Farmers challenge government to form Tea Regulatory Authority

By Bridget Kabahenda

Tea farmers in the Rwenzori region have asked government to come up with a Tea Regulatory Authority to harmonise the operations of the tea industry.

Farmers claim that they are being cheated by the tea factories and processers who claim they cannot handle the excess tea produced. Farmers are consequently forced to sell the excess tea at lower prices to the factories and processers.

The farmers also informed the State Minister for Agriculture Christopher Kibazanga that competition in the industry has compromised the quality of the tea produced.

They said that most farmers are more concerned about fulfilling factory set quotas than the quality of tea that comes from their fields.

The zonal agricultural development officer Ali Lule said government needs to intervene more seriously in the sector to help regulate the quality and quantity of tea produced. He produced a national forum to discuss these matters.

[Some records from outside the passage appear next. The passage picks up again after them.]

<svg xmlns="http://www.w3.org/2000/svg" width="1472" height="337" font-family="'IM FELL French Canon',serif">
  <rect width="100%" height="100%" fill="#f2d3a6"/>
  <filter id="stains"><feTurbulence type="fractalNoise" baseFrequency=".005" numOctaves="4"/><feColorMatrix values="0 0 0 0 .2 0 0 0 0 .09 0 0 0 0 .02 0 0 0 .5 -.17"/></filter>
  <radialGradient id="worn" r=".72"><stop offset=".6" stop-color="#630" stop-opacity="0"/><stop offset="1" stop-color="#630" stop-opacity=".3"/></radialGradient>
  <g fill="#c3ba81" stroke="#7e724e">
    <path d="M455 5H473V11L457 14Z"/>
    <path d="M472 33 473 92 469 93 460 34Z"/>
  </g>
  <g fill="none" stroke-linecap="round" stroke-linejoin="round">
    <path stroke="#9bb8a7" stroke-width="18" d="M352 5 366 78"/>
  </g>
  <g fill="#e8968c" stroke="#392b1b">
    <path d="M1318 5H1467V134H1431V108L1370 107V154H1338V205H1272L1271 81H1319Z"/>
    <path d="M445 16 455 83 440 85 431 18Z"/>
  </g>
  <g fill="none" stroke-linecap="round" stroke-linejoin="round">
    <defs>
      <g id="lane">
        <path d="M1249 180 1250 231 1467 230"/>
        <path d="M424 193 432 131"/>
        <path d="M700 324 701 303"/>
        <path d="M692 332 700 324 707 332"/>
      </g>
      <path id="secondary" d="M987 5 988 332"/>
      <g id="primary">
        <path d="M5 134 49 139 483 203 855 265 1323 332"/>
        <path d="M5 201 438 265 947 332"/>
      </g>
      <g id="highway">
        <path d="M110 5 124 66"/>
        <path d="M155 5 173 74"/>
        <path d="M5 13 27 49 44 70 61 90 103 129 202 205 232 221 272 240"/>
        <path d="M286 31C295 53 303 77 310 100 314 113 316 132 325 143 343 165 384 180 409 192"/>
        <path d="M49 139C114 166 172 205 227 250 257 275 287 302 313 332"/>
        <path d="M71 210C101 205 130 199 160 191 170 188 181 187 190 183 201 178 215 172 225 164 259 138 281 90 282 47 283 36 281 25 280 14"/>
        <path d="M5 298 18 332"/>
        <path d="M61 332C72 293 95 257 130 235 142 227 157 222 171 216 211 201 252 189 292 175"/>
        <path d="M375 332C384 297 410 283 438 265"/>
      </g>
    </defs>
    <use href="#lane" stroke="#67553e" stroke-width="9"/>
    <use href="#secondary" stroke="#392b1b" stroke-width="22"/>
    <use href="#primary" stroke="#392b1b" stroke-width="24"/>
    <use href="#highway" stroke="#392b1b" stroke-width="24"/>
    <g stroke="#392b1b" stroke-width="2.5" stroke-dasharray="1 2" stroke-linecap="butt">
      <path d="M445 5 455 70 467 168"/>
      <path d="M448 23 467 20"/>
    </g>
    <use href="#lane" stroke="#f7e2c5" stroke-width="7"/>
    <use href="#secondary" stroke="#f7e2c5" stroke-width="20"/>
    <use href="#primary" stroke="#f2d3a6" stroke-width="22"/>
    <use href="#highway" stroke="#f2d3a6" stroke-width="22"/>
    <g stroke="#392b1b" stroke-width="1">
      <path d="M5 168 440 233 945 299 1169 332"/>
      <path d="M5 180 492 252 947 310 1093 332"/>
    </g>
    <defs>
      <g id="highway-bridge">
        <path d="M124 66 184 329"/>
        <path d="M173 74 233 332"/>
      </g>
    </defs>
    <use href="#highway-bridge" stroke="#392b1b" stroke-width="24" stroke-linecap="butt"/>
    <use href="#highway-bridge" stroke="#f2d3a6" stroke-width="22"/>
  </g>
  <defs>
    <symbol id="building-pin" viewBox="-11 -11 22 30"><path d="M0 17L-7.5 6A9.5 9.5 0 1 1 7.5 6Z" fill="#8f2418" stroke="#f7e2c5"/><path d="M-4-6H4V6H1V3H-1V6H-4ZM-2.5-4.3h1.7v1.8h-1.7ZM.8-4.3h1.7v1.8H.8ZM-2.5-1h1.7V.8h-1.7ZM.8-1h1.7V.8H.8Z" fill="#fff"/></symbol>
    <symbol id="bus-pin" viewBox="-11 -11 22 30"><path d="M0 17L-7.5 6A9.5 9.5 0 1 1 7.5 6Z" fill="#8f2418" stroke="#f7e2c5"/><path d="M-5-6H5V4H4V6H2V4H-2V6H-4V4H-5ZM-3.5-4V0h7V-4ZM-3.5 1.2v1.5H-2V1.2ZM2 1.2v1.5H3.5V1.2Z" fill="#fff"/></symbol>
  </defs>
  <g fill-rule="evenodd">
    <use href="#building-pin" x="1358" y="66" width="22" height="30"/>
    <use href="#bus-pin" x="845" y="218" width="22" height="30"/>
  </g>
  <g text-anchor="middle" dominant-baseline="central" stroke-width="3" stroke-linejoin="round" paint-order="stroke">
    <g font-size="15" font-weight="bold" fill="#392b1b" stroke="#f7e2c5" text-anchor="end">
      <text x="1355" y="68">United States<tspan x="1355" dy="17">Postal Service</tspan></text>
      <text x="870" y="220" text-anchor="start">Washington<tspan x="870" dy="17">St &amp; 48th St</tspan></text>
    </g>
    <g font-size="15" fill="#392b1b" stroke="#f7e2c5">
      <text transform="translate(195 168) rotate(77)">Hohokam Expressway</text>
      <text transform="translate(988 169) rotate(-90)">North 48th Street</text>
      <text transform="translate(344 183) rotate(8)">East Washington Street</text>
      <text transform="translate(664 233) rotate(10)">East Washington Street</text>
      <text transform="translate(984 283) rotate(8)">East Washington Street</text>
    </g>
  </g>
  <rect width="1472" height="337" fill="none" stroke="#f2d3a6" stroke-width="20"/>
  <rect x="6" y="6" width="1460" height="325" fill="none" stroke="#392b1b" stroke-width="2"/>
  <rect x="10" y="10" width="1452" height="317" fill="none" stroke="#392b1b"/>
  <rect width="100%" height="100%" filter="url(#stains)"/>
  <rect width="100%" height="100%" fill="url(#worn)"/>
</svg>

Mabale tea  factory board chairman Patrick Siisa said government needs to finally form the a regulatory authority. The attempt to form such an authority has failed to materialise since the act was proposed in 1974.

But the agriculture minister Kibazanga rejected the claim that Ugandan farmers are producing excess tea. He said that Uganda has more than enough factories to process all the tea produced in the country. Currently Uganda has 32 tea processing factories with 6 owned by small holder farmers and 27 by large companies.

Kibazanga instead charged the middle men in the tea industry with cheating farmers by claiming that the tea surplus had been artifically created. The intent being to drive down tea prices to increase profits at the expense of the farmers who grow it.

He said the tea regulatory policy remains in discussion at cabinet level.

Ministry of Agriculture has kicked off the process of geo mapping and profiling all tea farmers’ gardens to identify their production in terms of hectares using the drone system.